Prerequisite readings:
When attempting to apply a client’s update to some branch, the server must be able to gracefully handle the case that the update condition is not satisfiable on the latest snapshot (i.e., the graph pattern(s) in the user’s WHERE
block). This can happen either because (a) another client updated the model concurrently, or (b) the local client was using stale knowledge, or (c) the client submitted an unsatisfiable update condition. No matter the cause, the sever should attempt to apply the client’s update onto a version of the model that satisfies the update condition. If successful, the server should deem the update as causing a merge conflict and create a new branch to be diff'ed against. If unsuccessful, the server can respond with the appropriate 412 Precondition Failed HTTP status.

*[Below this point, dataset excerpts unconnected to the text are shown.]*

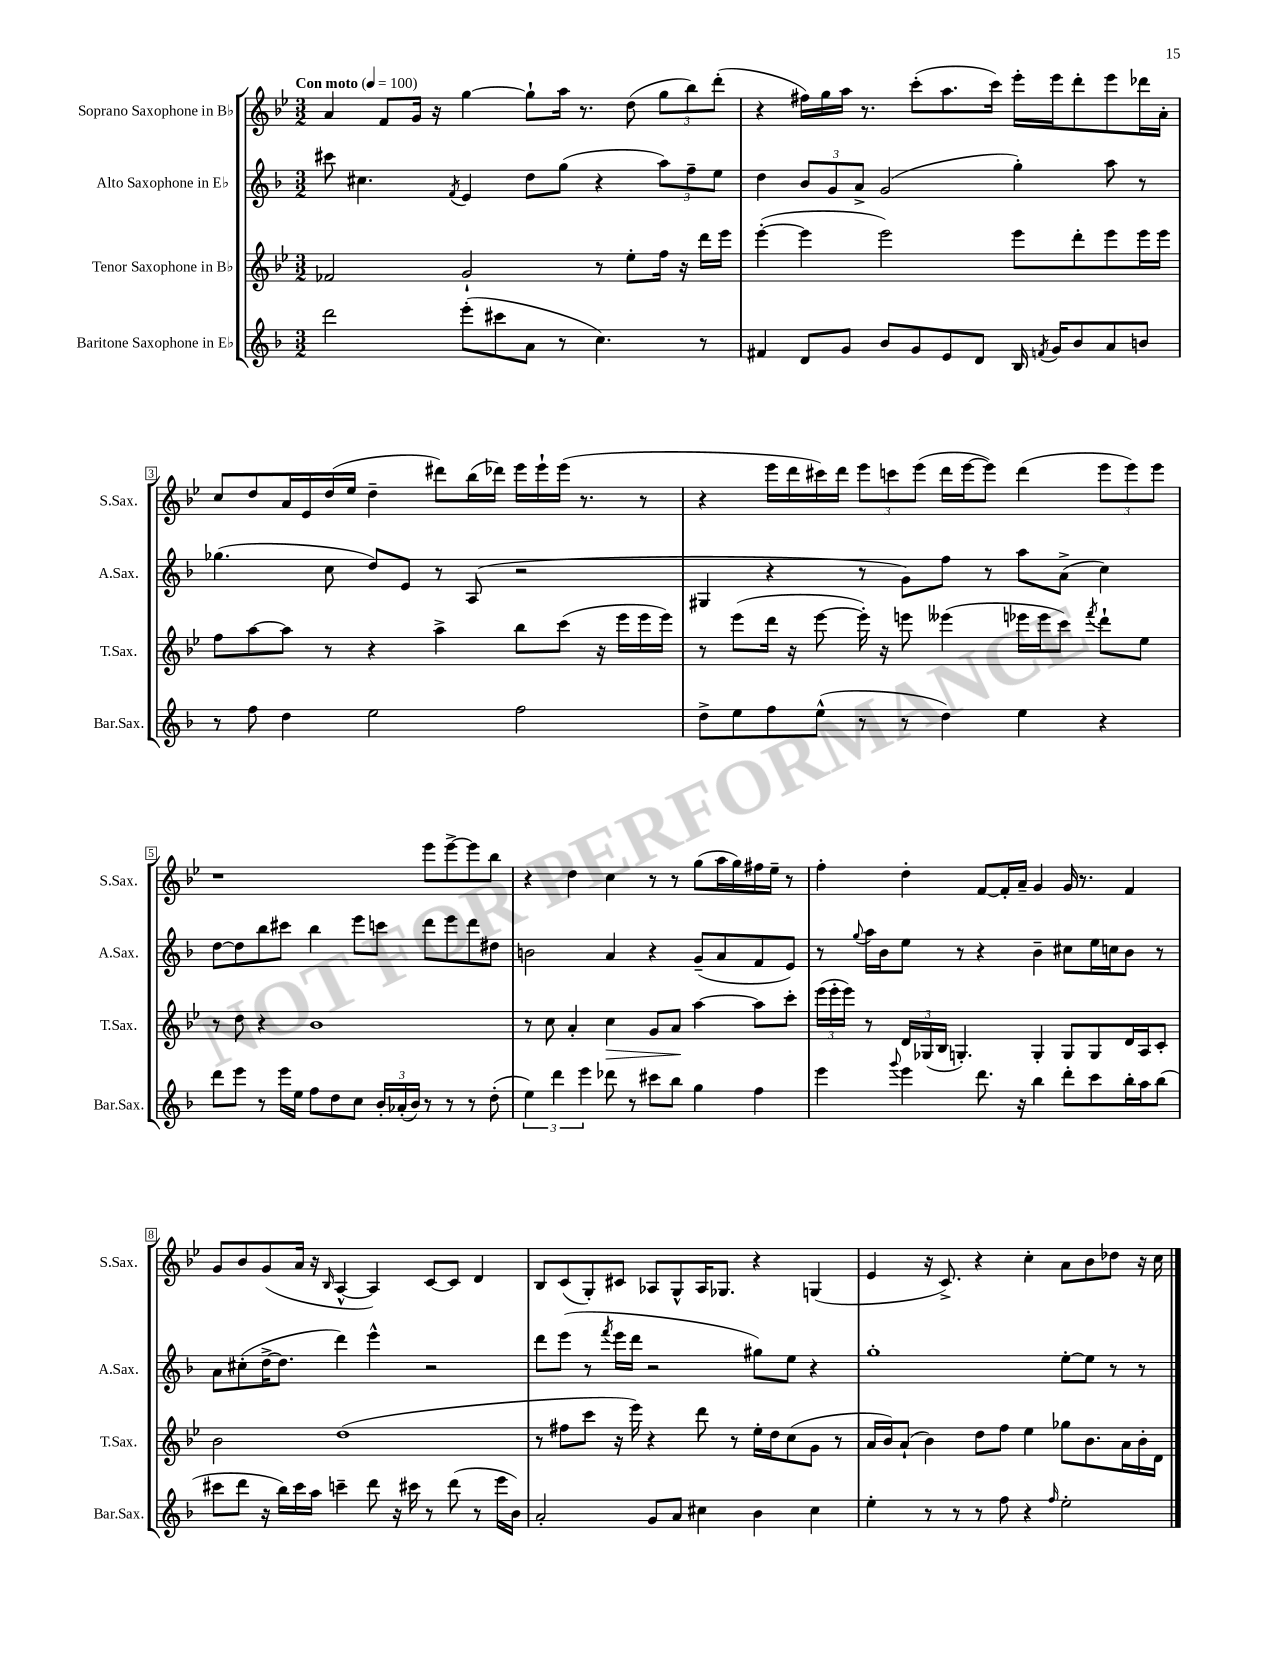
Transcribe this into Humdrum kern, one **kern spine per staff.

**kern	**kern	**kern	**kern
*staff4	*staff3	*staff2	*staff1
*clefG2	*clefG2	*clefG2	*clefG2
*k[b-]	*k[b-e-]	*k[b-]	*k[b-e-]
*M3/2	*M3/2	*M3/2	*M3/2
*MM100	*MM100	*MM100	*MM100
2ddd	2f-	8ccc#	4a
.	.	4.cc#	.
.	.	.	8f
.	.	.	16g
.	.	.	16r
.	.	8qf	.
(8eee'	2g`	4e	[4gg
8ccc#	.	.	.
8a	.	8dd	8gg`]
8r	.	(8gg	16aa
.	.	.	8.r
4.cc)	8r	4r	.
.	8ee-'	.	(8dd
.	16ff	12aa)	12gg
.	16r	.	.
.	.	12ff~	12bb-)
8r	16ddd	.	.
.	.	12ee	(12ddd'
.	16eee-	.	.
=	=	=	=
4f#	([4eee-'	4dd	4r
8d	4eee-]	12b-	16ff#)
.	.	.	16gg
.	.	12g	.
8g	.	.	16aa
.	.	12a^	.
.	.	.	8.r
8b-	2eee-)	(2g	.
8g	.	.	(8ccc'
8e	.	.	8.aa
8d	.	.	.
.	.	.	16ccc)
16B-	8eee-	4gg')	16eee-'
8qf	.	.	.
16g	.	.	16eee-
8b-	8ddd'	.	8ddd'
8a	8eee-	8aa	8eee-
8b	16eee-	8r	16ddd-
.	16eee-	.	16a'
=	=	=	=
8r	8ff	(4.gg-	8cc
8ff	[8aa	.	8dd
4dd	8aa]	.	16a
.	.	.	16e-
.	8r	8cc	(16dd
.	.	.	16ee-
2ee	4r	8dd)	4dd~
.	.	8e	.
.	4aa^	8r	8ddd#)
.	.	(8A	(16bb-
.	.	.	16ddd-)
2ff	8bb-	2r	16eee-
.	.	.	16eee-`
.	(8ccc	.	(16eee-
.	.	.	8.r
.	16r	.	.
.	16eee-	.	.
.	16eee-	.	8r
.	16eee-)	.	.
=	=	=	=
8dd^	8r	4G#	4r
8ee	(8eee-	.	.
8ff	16ddd	4r	16eee-
.	16r	.	16ddd
(8ee^^	[8eee-	.	16ccc#)
.	.	.	16ddd
8r	16eee-'])	8r	12eee-
.	16r	.	.
.	.	.	12ccc
8r	8eee	8g)	.
.	.	.	(12eee-
4dd)	(4eee--	8ff	16ddd
.	.	.	[16eee-
.	.	8r	8eee-])
4ee	16eee-	8aa	(4ddd
.	16eee-	.	.
.	8ccc)	(8a^	.
.	8qfff	.	.
4r	8ddd`	4cc)	12eee-
.	.	.	12eee-)
.	8ee-	.	.
.	.	.	12eee-
=	=	=	=
8ddd	8r	[8dd	1r
8eee	8dd	8dd]	.
8r	4r	8bb-	.
16eee	.	8ccc#	.
16ee	.	.	.
8ff	1b-	4bb-	.
8dd	.	.	.
8cc	.	8eee	.
24b-'	.	8ccc	.
(24a-'	.	.	.
24b-)	.	.	.
8r	.	8ddd	8eee-
8r	.	8eee	[8eee-^
8r	.	8ddd	8eee-]
(8dd'	.	8dd#	8bb-
=	=	=	=
6ee)	8r	2b	4r
.	8cc	.	.
6ddd	.	.	.
.	4a'	.	4dd
6eee	.	.	.
8ddd-	4cc	4a	4cc
8r	.	.	.
8ccc#	8g	4r	8r
8bb-	8a	.	8r
4gg	[4aa	(8g~	(8gg
.	.	8a	16aa
.	.	.	16gg)
4ff	8aa]	8f	16ff#
.	.	.	16ee-~
.	8ccc'	8e)	8r
=	=	=	=
4eee	(24eee-	8r	4ff'
.	24eee-'	.	.
.	24eee-)	.	.
.	.	8qqgg	.
.	8r	16aa	.
.	.	16b-	.
8qqggg	.	.	.
4eee	24d	8ee	4dd'
.	(24G-	.	.
.	24B-	.	.
.	4.G')	8r	.
8.ddd	.	4r	[8f
.	.	.	16f']
16r	.	.	16a~
4bb-	4G'	4b-~	4g
8ddd'	8G	8cc#	16g
.	.	.	8.r
8ccc	8G	16ee	.
.	.	16cc	.
16bb-'	16d	8b-	4f
16aa	16A	.	.
(8bb-	8c'	8r	.
=	=	=	=
8ccc#	2b-	8a	8g
8ddd	.	(8cc#'	8b-
16r	.	[16dd^	(8g
16bb-)	.	8.dd]	.
16ccc#	.	.	16a
16aa	.	.	16r
.	.	.	16qqB-
4ccc~	(1dd	4ddd)	[4A^^
8ddd	.	4eee^^	4A])
16r	.	.	.
16ccc#	.	.	.
8r	.	2r	[8c
(8ddd	.	.	8c]
8r	.	.	4d
16eee	.	.	.
16b-)	.	.	.
=	=	=	=
2a'	8r	8ddd	8B-
.	8ff#	(8eee	(8c
.	8ccc	8r	8G')
.	.	8qfff	.
.	16r	16eee	8c#
.	16eee-)	16ddd	.
8g	4r	2r	8A-
8a	.	.	8G^^
4cc#	8ddd	.	16A-
.	.	.	8.G-
.	8r	.	.
4b-	16ee-'	8gg#)	4r
.	16dd	.	.
.	(8cc	8ee	.
4cc#	8g	4r	(4G
.	8r	.	.
=	=	=	=
4ee'	16a	1gg'	4e-
.	16b-)	.	.
.	(8a`	.	.
8r	4b-)	.	16r
.	.	.	8.c^)
8r	.	.	.
8r	8dd	.	4r
8ff	8ff	.	.
4r	4ee-	.	4cc'
16qqff	.	.	.
2ee'	8gg-	[8ee'	8a
.	8.b-	8ee]	8b-
.	.	8r	8dd-
.	16a	.	.
.	16b-'	8r	16r
.	16d	.	16cc
==	==	==	==
*-	*-	*-	*-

In order for the server to conduct its attempts at finding a version of the model that satisfies the update condition, it must have snapshots of those versions to query against. Iterating through the entire commit ancestry of the current branch and building a snapshot for each version would be very costly in terms of time and resources. A more optimal approach would be to narrow the number of versions to check and only evaluate the update condition on existing snapshots. For these reasons, SPARQL updates submitted to Layer 1 virtual endpoints are required to specify the commit that the update is intended for by providing the request header X-MMS-Context-Commit-Id: {COMMIT_ID}
. The server will then treat this as the earliest allowable commit from which to branch in case the update condition is not satisfiable on newer commits.
Merge Conflict Example
As an example, consider the initial state of the model having the commit hash e4a1c
:
# snapshot mms-object:Snapshot.e4a1c graph mms-graph:Model.Example.master { :Alice a :Person . :Bob a :Person ; :dislikes :Alice . }
Client X submits the update:
POST /projects/example/ref/master Content-Type: application/sparql-update X-MMS-Context-Commit-Id: Commit.e4a1c delete data { :Bob :dislikes :Alice . }
Which gets applied and creates a new state of the model having commit hash 17ccd
:
# snapshot mms-object:Snapshot.17ccd graph mms-graph:Model.Example.master { :Alice a :Person . :Bob a :Person . }
Then, Client Y submits an update targeting the same branch but a previous commit e4a1c
:
POST /projects/example/ref/master Content-Type: application/sparql-update X-MMS-Context-Commit-Id: Commit.e4a1c delete { :Alice foaf:knows :Bob . } where { :Bob :dislikes :Alice . }
Notice that the update condition :Bob :dislikes :Alice
is not satisfiable on the latest version 17ccd
. The server then traverses up the commit ancestry until reaching an existing snapshot, or reaching the terminal commit e4a1c
, at which point it retests the update condition. Since the condition is satisfied by e4a1c
, the new commit must reference it as the parent commit, making the commit tree look like this:
[master] ╭--17ccd (x)--e4a1c ╰--8f155
Where 8f155
is the new commit created by Client Y's update. Since this new commit does not append to the HEAD of master, this unwanted divergence in the commit chain is classified as a merge conflict between 8f155
and 17ccd
.
The server responds to Client Y’s update with the following headers:
X-MMS-Context-Project-Id: Project.Example X-MMS-Context-Ref-Id: X-MMS-Context-Commit-Id: Commit.8f1dd X-MMS-Conflict-Commit-Id: Commit.17ccd
Update algorithm
1.0. Input values
Let the following identifiers represent constant values given by the update request:
PROJECT_ID
andREF_ID
- taken from path parameters/projects/{PROJECT_ID}/refs/{REF_ID}
UPDATE_CONDITION
- theWHERE
block of the SPARQL update bodyTERMINAL_COMMIT_ID
- taken from the requisiteX-MMS-Context-Commit-Id
header
1.1. Commit selection
The first set of IO operations that take place on the server are about finding a version of the model that satisfies the UPDATE_CONDITION
. If there is no UPDATE_CONDITION
in the update request, the algorithm selects the latest commit associated with the given REF_ID
(by targeting it in the upcoming metadata update operation) and proceeds to 1.2. .
Unfortunately, the SPARQL 1.1 Protocol does not standardize any type of response content to a SPARQL Update request. Some triplestores will provide detailed information about how many triples were affected by an update, while others simply indicate whether the request succeeded or failed as an atomic unit by using HTTP status codes. For these reasons, the server must first test the UPDATE_CONDITION
using an ASK
query before issuing an update operation. The ASK
query returns a boolean to indicate whether the given WHERE
block matches the specified dataset(s). Fortunately, the server can issue multiple ASK
queries in parallel, allowing the triplestore to handle load-balancing the queries against separate graphs and reduce the total time spent waiting for query results to determine which commit will be used to apply the update. Depending on several factors, using the read-only ASK
operation to search multiple graphs in parallel to find those which satisfy the UPDATE_CONDITION
might even outperform the aforementioned update-until-it-works technique, though this is only speculation.